Yet, it’s in its reverence to reality that Spotlight faces its biggest challenge. Given the Church’s power and influence, the film is oddly lacking in overt obstacles in the way of the Spotlight team. Yes, the investigation takes a long time and there’s the occasional threateningly non-threatening message or visit from the diocese and its supporters, but the eventual publishing of the story never feels in particular danger. In fact, the biggest setback is entirely unrelated to Catholics – the 9/11 attacks completely overshadowing any other kind of news and forcing the Globe to put its own terrifying discoveries on the backburner while the country recovered.
This faith in the power of the story also shows in the decidedly inconspicuous visuals. McCarthy and cinematographer Masanobu Takayanagi allow themselves very few flourishes, though their refusal to imply the city-wide scale of the problem with a bunch of landmark shots of Boston is highly admirable. Luckily, the procedure of getting the story to the page is engaging enough to hold your interest, and any triumph the investigative team enjoys is hugely cathartic after watching an entire city allow the skin-crawling transgressions of almost 90 priests to go unchallenged. Johnny Depp vehicle Black Mass is 2015’s other notable Boston-set true story Oscar challenger, and Spotlight’s opening scene features a church representative and a backroom deal so shady that it would easily feel of a piece with anything done by Whitey Bulger’s Winter Hill Gang.
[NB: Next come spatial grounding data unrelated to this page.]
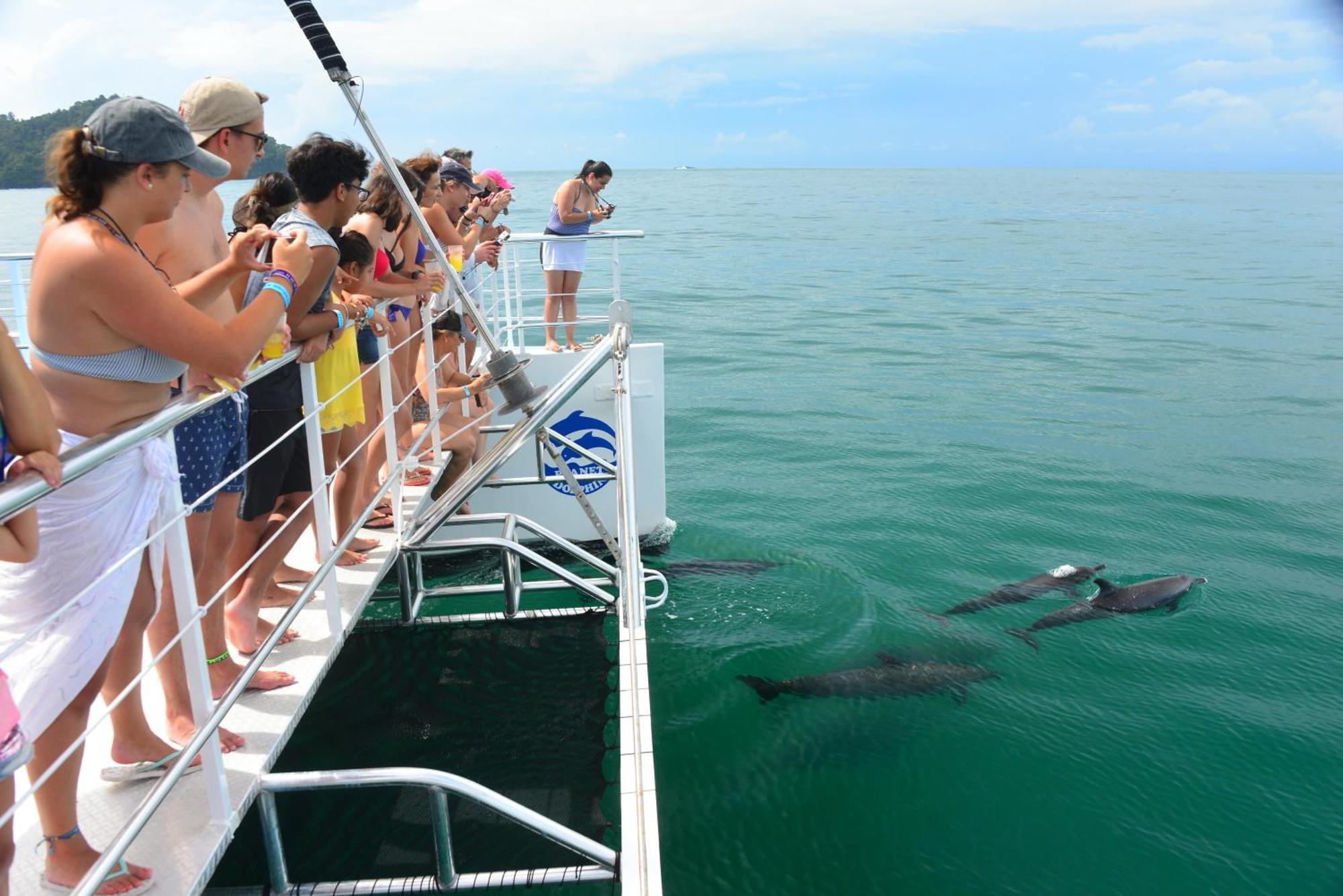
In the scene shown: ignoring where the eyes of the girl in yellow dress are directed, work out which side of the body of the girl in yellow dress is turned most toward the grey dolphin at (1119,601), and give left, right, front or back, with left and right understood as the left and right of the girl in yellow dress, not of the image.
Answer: front

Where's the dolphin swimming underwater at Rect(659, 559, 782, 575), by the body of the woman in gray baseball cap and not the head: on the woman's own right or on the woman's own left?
on the woman's own left

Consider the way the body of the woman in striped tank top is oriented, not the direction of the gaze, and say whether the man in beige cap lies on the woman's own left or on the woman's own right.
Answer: on the woman's own right

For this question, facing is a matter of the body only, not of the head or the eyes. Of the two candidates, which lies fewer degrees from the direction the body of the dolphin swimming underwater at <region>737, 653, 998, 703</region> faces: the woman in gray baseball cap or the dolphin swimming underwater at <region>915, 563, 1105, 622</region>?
the dolphin swimming underwater

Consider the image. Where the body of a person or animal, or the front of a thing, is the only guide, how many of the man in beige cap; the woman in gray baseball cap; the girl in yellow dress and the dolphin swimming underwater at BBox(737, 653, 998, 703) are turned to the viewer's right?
4

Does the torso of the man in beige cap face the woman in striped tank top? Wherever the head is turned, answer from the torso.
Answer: no

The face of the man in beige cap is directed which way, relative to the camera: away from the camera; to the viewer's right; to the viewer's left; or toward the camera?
to the viewer's right

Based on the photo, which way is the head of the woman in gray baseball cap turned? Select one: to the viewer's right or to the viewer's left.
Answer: to the viewer's right

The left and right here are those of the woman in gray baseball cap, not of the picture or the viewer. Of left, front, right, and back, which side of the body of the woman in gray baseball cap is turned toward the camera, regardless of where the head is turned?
right

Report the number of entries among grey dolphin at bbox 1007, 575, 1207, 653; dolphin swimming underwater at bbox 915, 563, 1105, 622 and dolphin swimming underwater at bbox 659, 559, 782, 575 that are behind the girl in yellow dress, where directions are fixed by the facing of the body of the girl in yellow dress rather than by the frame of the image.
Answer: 0

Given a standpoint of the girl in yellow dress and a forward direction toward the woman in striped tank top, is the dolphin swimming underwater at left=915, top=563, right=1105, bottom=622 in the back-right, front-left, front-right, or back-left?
front-right

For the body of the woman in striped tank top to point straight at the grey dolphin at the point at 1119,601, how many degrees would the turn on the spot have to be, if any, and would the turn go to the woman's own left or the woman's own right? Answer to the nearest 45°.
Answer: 0° — they already face it

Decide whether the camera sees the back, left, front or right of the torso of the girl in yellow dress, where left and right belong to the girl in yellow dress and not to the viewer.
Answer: right

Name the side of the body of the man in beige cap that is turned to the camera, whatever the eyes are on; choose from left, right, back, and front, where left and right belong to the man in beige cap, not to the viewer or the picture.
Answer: right

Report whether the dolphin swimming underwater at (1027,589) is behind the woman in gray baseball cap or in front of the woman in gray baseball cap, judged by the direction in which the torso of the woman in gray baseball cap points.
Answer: in front

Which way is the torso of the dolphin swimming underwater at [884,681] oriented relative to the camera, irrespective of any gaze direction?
to the viewer's right
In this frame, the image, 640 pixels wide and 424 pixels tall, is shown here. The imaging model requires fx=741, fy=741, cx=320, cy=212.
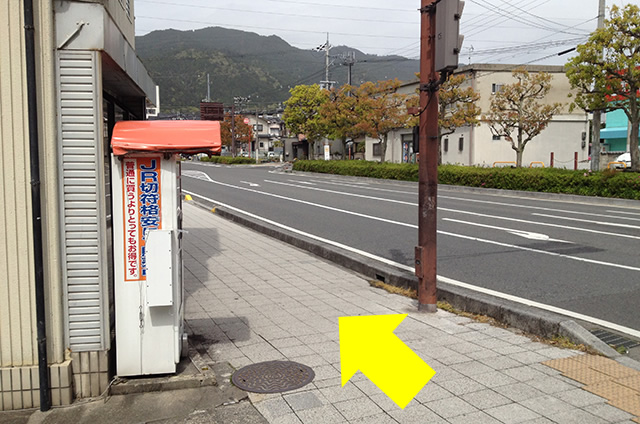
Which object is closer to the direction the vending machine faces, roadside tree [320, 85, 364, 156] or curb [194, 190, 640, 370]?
the curb

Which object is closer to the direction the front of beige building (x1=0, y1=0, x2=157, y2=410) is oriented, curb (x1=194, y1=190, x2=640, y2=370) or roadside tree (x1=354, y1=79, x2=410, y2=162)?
the curb

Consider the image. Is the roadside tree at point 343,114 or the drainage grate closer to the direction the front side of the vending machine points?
the drainage grate

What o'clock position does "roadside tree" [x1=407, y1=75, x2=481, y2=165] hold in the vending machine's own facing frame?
The roadside tree is roughly at 10 o'clock from the vending machine.

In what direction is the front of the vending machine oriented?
to the viewer's right

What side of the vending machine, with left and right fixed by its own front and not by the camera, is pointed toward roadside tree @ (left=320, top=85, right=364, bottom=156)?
left

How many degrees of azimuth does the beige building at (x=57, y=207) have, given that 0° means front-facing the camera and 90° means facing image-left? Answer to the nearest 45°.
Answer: approximately 270°

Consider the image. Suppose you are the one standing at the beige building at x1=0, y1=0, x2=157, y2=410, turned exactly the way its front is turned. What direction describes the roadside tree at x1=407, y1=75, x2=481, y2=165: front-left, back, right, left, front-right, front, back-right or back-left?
front-left

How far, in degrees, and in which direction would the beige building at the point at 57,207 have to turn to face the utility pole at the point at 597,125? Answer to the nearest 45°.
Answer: approximately 45° to its left

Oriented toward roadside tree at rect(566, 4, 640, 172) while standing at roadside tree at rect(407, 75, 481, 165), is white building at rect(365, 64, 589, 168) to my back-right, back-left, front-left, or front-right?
back-left

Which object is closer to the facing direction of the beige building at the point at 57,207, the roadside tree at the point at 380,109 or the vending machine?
the vending machine
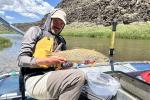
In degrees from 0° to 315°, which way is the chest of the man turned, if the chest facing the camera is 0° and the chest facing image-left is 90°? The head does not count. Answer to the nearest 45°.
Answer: approximately 315°
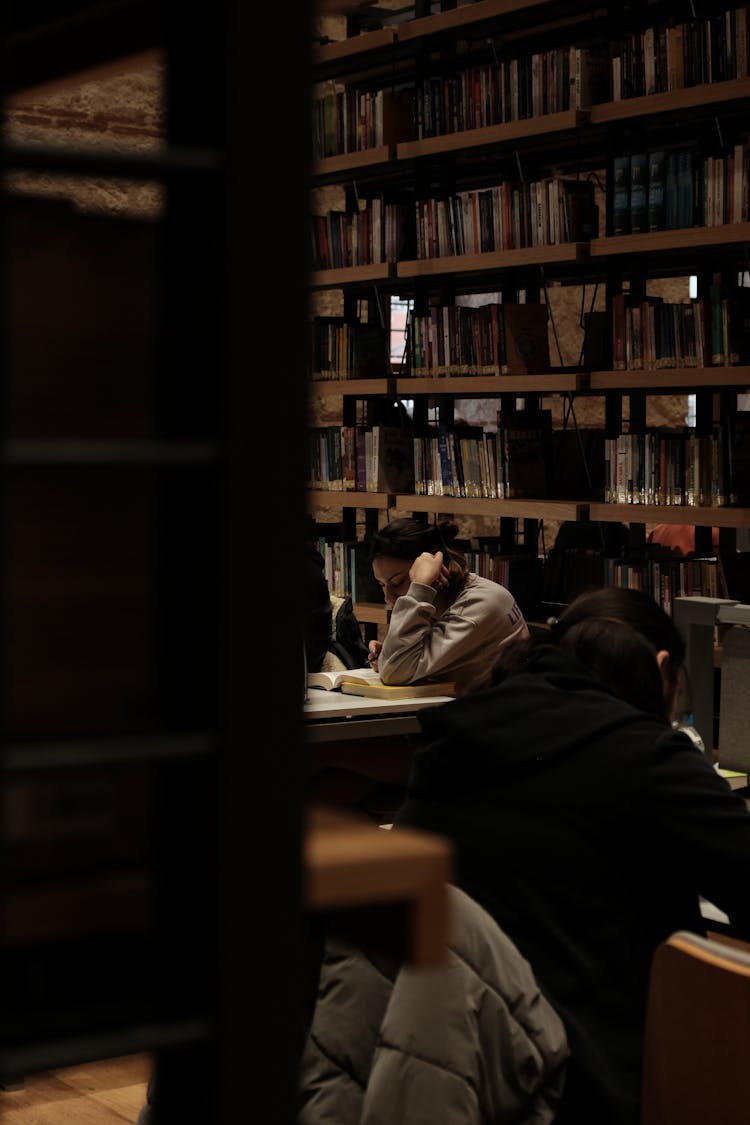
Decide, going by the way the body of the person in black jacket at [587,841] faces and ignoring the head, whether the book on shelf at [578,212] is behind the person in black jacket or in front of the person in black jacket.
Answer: in front

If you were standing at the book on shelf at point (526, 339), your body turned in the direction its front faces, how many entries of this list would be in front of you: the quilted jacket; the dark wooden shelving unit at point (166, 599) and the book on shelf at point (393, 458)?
2

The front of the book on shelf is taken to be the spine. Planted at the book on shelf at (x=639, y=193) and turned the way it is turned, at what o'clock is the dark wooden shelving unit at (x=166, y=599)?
The dark wooden shelving unit is roughly at 12 o'clock from the book on shelf.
Every now and then, you may yourself wishing that Spotlight had taken a more explicitly ‘cinematic’ approach to its subject matter, but the eventual payoff would be far less powerful without the dogged truthfulness that McCarthy places so much confidence in. Regrettably, Catholic child abuse is still a painfully relevant issue, and in balancing righteous fury against the institution with humanising the victims of its misdeeds, Spotlight becomes vital viewing.